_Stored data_
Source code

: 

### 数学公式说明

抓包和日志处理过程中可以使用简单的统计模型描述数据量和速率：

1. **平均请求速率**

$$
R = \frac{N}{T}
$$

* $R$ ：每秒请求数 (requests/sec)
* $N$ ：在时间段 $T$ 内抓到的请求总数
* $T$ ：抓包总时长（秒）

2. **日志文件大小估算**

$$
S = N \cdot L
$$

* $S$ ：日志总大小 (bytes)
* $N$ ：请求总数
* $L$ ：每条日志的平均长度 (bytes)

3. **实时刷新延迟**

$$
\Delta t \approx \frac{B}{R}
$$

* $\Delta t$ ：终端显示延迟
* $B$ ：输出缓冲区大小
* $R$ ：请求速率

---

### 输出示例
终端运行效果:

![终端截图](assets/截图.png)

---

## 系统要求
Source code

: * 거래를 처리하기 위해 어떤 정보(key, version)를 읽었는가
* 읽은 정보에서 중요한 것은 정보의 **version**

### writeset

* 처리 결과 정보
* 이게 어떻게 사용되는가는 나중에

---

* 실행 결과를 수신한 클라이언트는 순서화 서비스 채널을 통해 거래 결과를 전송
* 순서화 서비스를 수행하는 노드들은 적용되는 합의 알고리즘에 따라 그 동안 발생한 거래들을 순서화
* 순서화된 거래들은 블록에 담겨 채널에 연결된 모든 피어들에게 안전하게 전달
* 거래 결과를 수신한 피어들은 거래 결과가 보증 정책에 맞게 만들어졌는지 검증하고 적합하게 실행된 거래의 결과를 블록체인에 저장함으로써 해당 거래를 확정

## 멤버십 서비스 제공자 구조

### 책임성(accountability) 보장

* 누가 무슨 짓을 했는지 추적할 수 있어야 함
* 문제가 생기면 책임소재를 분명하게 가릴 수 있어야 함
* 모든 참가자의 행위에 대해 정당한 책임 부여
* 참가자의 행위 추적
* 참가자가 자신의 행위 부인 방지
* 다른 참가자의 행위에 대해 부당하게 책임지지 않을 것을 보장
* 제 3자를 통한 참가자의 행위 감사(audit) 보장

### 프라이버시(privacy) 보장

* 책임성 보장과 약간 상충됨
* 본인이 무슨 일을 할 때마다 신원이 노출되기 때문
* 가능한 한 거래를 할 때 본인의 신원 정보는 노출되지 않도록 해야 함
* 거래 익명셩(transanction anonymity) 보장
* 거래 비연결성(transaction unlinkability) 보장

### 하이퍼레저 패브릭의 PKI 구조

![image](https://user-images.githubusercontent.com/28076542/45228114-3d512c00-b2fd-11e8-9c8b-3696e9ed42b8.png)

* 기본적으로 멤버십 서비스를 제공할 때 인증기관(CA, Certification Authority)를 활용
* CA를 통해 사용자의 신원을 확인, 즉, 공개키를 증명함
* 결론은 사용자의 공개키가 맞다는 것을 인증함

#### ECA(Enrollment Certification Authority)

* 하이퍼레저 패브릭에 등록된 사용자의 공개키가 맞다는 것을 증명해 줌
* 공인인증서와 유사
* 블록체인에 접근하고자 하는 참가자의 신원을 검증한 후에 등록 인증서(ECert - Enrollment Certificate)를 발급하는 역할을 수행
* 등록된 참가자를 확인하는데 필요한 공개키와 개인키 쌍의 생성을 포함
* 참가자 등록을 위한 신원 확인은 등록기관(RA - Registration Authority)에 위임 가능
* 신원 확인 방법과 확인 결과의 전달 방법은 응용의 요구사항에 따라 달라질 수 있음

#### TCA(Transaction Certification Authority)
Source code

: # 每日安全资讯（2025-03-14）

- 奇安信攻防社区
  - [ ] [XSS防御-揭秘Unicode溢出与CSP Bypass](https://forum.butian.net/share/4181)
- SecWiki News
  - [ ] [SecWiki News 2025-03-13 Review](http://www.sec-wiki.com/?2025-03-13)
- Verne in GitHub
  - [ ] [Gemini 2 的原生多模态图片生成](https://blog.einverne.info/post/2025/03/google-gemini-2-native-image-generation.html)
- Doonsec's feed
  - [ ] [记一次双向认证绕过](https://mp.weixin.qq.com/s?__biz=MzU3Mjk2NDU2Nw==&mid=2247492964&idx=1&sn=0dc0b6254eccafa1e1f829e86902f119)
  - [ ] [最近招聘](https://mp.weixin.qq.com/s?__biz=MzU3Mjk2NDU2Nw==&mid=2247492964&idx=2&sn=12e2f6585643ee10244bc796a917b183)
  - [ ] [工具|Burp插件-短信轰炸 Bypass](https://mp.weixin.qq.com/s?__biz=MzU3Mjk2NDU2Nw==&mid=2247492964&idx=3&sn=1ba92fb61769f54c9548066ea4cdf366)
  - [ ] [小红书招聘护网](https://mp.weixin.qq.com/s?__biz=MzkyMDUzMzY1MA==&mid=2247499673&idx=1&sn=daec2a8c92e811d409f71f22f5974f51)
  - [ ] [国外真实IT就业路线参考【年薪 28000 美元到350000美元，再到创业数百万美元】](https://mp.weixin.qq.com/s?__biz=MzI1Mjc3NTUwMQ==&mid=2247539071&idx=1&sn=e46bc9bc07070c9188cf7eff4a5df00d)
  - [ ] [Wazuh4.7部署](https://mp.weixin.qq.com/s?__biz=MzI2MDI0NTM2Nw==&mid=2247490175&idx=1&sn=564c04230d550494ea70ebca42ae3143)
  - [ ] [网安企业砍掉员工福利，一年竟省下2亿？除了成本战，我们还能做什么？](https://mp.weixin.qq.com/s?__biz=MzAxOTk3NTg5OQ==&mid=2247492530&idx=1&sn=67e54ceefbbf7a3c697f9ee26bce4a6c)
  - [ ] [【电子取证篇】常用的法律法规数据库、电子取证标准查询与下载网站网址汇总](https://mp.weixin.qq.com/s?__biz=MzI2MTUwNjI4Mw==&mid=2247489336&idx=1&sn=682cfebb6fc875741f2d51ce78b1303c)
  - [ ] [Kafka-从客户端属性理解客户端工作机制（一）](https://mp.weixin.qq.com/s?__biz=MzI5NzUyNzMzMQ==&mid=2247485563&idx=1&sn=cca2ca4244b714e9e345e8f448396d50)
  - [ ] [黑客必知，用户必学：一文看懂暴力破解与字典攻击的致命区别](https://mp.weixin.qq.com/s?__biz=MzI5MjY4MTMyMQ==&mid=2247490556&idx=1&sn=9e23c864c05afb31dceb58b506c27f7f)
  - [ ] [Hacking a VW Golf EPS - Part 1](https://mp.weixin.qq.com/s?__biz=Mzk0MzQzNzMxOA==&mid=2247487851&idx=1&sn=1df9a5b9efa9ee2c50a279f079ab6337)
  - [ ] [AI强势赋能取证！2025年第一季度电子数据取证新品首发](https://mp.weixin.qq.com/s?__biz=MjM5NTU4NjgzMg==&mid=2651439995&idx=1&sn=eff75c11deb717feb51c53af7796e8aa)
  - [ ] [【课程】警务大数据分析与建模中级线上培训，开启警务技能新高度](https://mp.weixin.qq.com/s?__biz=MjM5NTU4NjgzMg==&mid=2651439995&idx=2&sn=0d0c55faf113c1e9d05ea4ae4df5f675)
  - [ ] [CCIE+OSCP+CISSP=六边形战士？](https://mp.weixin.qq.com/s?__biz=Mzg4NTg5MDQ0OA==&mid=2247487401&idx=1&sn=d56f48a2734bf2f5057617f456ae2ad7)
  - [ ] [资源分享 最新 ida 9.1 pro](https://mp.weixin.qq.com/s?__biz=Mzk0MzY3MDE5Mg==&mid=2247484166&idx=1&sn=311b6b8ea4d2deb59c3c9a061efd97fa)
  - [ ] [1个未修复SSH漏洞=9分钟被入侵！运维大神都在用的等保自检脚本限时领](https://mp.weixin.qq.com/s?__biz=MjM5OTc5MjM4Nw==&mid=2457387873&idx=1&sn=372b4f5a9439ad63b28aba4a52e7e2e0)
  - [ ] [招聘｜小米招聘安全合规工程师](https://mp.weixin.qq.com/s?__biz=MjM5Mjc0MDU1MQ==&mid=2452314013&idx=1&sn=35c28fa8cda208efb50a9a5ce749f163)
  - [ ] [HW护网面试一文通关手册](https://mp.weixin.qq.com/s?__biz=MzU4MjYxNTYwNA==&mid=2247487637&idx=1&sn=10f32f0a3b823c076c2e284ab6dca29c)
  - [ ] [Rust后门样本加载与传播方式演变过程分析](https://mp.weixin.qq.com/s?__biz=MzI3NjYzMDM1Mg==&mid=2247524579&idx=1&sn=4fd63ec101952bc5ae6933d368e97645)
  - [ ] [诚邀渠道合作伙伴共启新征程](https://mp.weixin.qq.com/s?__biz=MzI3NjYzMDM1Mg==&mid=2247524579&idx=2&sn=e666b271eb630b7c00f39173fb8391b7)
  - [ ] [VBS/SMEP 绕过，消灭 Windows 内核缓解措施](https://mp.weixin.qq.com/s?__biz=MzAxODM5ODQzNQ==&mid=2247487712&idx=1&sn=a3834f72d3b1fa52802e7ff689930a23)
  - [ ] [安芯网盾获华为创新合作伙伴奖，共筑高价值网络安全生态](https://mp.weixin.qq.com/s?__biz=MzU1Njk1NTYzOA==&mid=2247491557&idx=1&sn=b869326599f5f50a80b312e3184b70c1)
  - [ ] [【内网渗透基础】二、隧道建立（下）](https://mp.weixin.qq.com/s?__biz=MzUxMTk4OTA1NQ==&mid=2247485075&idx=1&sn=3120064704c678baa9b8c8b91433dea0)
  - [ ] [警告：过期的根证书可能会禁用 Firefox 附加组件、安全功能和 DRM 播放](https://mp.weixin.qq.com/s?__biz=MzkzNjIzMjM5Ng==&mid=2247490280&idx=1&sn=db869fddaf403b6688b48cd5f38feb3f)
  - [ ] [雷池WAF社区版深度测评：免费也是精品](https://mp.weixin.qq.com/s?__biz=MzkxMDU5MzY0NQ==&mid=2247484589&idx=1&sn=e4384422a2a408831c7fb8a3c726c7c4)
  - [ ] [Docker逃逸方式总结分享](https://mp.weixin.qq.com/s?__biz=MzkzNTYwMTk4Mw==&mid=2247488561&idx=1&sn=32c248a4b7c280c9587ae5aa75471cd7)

_About this task_
Every line above that holds "블록체인에" should be copied out.

_Answer_
* 거래 결과를 수신한 피어들은 거래 결과가 보증 정책에 맞게 만들어졌는지 검증하고 적합하게 실행된 거래의 결과를 블록체인에 저장함으로써 해당 거래를 확정
* 블록체인에 접근하고자 하는 참가자의 신원을 검증한 후에 등록 인증서(ECert - Enrollment Certificate)를 발급하는 역할을 수행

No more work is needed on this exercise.